Jeotermal ve güneş enerjisinde 2023’de hedeflenen kurulu güce 2018 yılı itibarıyla ulaşıldığı görülürken, rüzgarda geçmiş yıl trendleri ve YEKA ihaleleri göz önünde bulundurulduğunda 2023 hedefine ulaşma olasılığının düştüğü dikkat çekmektedir.

Hedef 7.3 kapsamında enerji verimliliğinin 2030 yılına kadar iki katına çıkarılması amaçlanmaktadır. Dünyanın en çok enerji tüketen ilk 10 ülkesi arasında yer alan Çin, Rusya, ABD, Japonya, Kanada gibi ülkelerin 2000 yılından bu yana enerji yoğunlukları incelendiğinde, hepsinin enerji yoğunluğunda iyileşme kaydettiği izlenmektedir. Nihai enerji tüketiminin ağırlıklı kısmı sanayi ve meskenlerde gerçekleşmektedir. Bu bağlamda sanayide döngüsel ekonominin yaratacağı enerji verimliliği ile ulaşımda kullanılan yakıtların verimliliği ve binalarda ısıtma ve soğutma sistemlerinde yapılacak iyileştirmeler enerji yoğunluğunu azaltılmasına katkı sağlayacak başlıca alanlardır. 7.3 hedefinin ölçümü için birincil enerji ve GSYH bazında enerji yoğunluğu göstergesi baz alınmıştır. Enerji yoğunluğunda düşüş birim GSYH üretmek için tüketilen enerji miktarının düşmekte olduğu anlamına gelmektedir, enerji yoğunluğunun düşüşü enerji verimliliğinin arttığına işaret edebilmektedir. Hedef 7.3 bazında yapılan değerlendirmede Türkiye’nin enerji yoğunluğundaki azalmanın AB ve OECD ortalamalarına göre düşük seviyede kaldığı da dikkat çekmektedir.

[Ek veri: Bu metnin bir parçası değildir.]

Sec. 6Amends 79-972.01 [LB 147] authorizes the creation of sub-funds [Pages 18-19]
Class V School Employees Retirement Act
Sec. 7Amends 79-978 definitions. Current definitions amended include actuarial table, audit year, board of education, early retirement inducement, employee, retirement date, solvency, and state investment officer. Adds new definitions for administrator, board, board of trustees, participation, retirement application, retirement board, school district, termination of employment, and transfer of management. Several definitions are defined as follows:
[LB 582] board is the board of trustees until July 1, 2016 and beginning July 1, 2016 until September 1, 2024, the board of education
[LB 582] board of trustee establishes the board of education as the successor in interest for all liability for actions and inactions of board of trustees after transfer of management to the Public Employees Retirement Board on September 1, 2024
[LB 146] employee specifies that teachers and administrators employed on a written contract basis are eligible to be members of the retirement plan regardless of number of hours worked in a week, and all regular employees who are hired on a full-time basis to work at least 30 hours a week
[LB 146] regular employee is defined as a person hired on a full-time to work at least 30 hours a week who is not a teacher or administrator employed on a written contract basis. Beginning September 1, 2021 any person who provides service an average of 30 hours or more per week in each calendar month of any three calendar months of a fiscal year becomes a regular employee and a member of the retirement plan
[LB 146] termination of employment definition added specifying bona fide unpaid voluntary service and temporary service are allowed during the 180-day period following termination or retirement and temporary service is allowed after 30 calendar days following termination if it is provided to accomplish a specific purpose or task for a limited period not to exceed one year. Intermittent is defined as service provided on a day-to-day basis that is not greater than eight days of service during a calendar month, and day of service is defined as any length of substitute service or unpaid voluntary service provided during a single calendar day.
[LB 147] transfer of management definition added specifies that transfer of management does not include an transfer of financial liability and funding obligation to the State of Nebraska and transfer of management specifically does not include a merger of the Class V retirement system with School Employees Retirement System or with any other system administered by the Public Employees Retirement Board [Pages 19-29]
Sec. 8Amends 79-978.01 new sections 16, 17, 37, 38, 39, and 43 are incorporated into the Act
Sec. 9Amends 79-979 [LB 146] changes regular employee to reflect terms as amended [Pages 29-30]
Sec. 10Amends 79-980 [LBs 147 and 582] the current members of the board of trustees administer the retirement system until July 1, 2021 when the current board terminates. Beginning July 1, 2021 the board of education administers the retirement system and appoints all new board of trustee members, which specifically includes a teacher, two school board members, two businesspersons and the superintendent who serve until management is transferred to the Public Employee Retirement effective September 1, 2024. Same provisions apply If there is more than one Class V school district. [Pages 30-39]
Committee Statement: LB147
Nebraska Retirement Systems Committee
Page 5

Türkiye’nin büyüyen ekonomisi, artan nüfusu ve bunlara paralel olarak artan enerji ihtiyacı dikkate alındığında; enerji ihtiyacındaki artışın belirli bir ivmede ve kontrol edilebilir seviyede kalması için en önemli alanın enerji verimliliğini sağlamak olduğu görülmektedir. Artan enerji ihtiyacının SDG hedefleriyle uyumlu şekilde, olabildiğince yenilenebilir enerji kaynaklarından sağlanması da kalkınma planları, yıllık programlar, stratejik planlar ve son dönemdeki Milli Enerji ve Maden Politikası kapsamında vurgulanan yerlileştirme ve yerli kaynaklardan üretimin payına ağırlık verme politikası ile uyum arz etmektedir. Türkiye’de yenilenebilir enerji kaynaklarının üretimdeki payının artırılması hem ithalata bağımlı olunan fosil yakıtların enerji üretimi içerisindeki payını düşürüp enerji güvenliği ve sürekliliğine katkı sunacak, hem de çevreyi koruyan bir yaklaşımla tüm SDG hedeflerinin gözettiği sürdürülebilirlik kriterlerine uyum sağlayacaktır.

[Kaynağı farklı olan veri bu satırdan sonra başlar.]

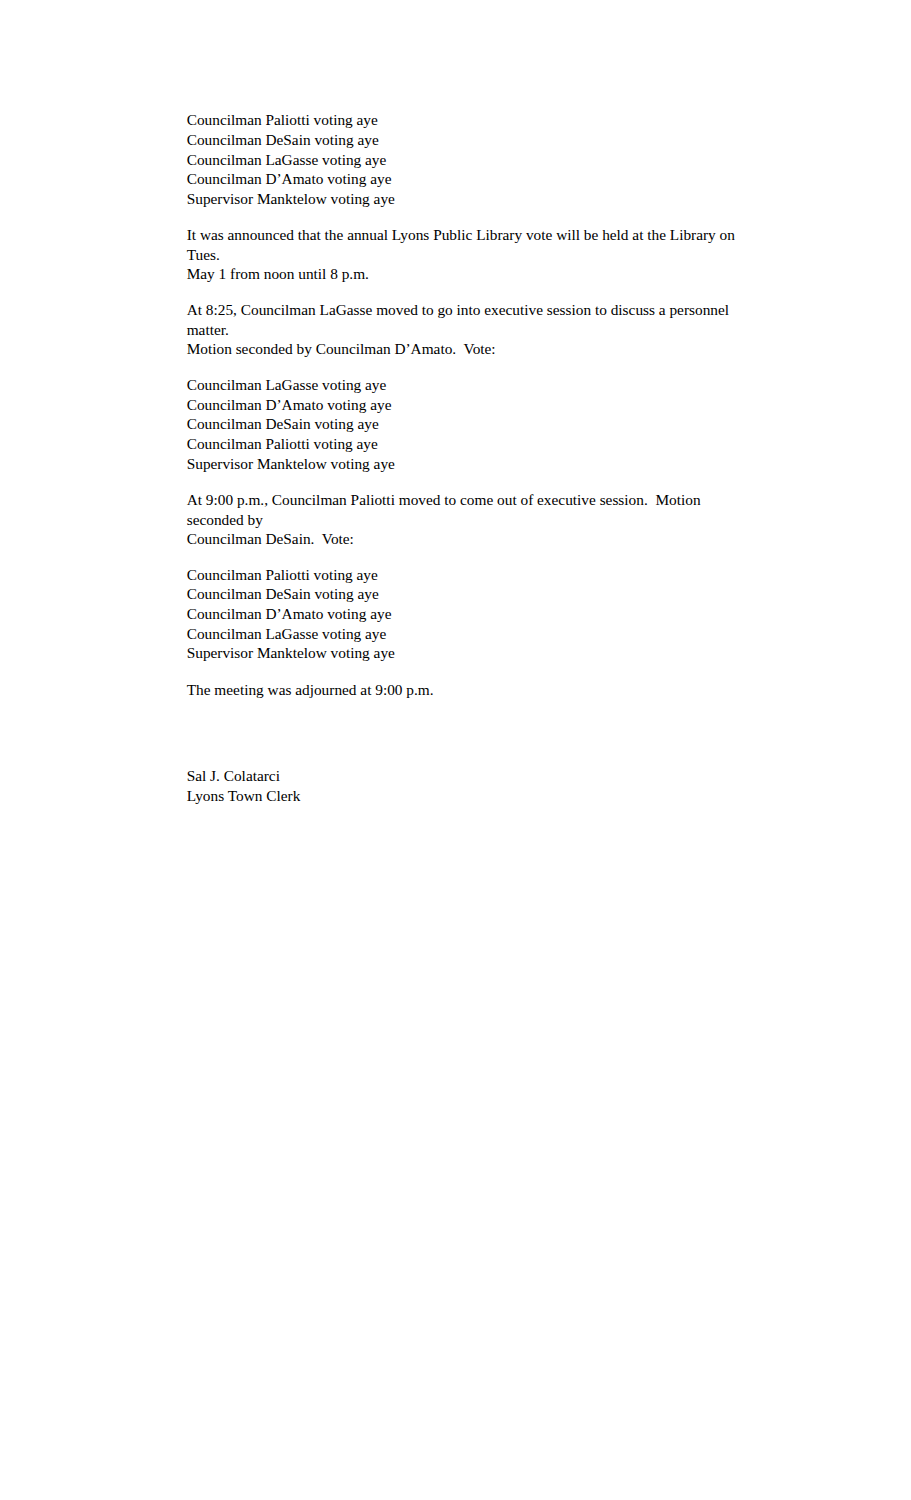Councilman Paliotti voting aye
Councilman DeSain voting aye
Councilman LaGasse voting aye
Councilman D’Amato voting aye
Supervisor Manktelow voting aye
It was announced that the annual Lyons Public Library vote will be held at the Library on Tues.
May 1 from noon until 8 p.m.
At 8:25, Councilman LaGasse moved to go into executive session to discuss a personnel matter.
Motion seconded by Councilman D’Amato. Vote:
Councilman LaGasse voting aye
Councilman D’Amato voting aye
Councilman DeSain voting aye
Councilman Paliotti voting aye
Supervisor Manktelow voting aye
At 9:00 p.m., Councilman Paliotti moved to come out of executive session. Motion seconded by
Councilman DeSain. Vote:
Councilman Paliotti voting aye
Councilman DeSain voting aye
Councilman D’Amato voting aye
Councilman LaGasse voting aye
Supervisor Manktelow voting aye
The meeting was adjourned at 9:00 p.m.
Sal J. Colatarci
Lyons Town Clerk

(1)World Bank, Sustainable Energy for All ( SE4ALL ) database

(2)Yerli üretimin birincil enerji arzı içerisindeki payı 1990 yılında %48 seviyesindeyken elektrik üretimi, ısınma ve ulaşımda petrol, doğalgaz ve ithal kömür kullanımındaki artışın etkisiyle söz konusu oran 2016 yılında %26 seviyesine gerilemiştir. Birincil enerji arzı içerisinde yenilenebilir enerjinin payı ise 1990 yılında %18 seviyesindeyken, 2016 yılında %12 seviyesine gerilemiştir.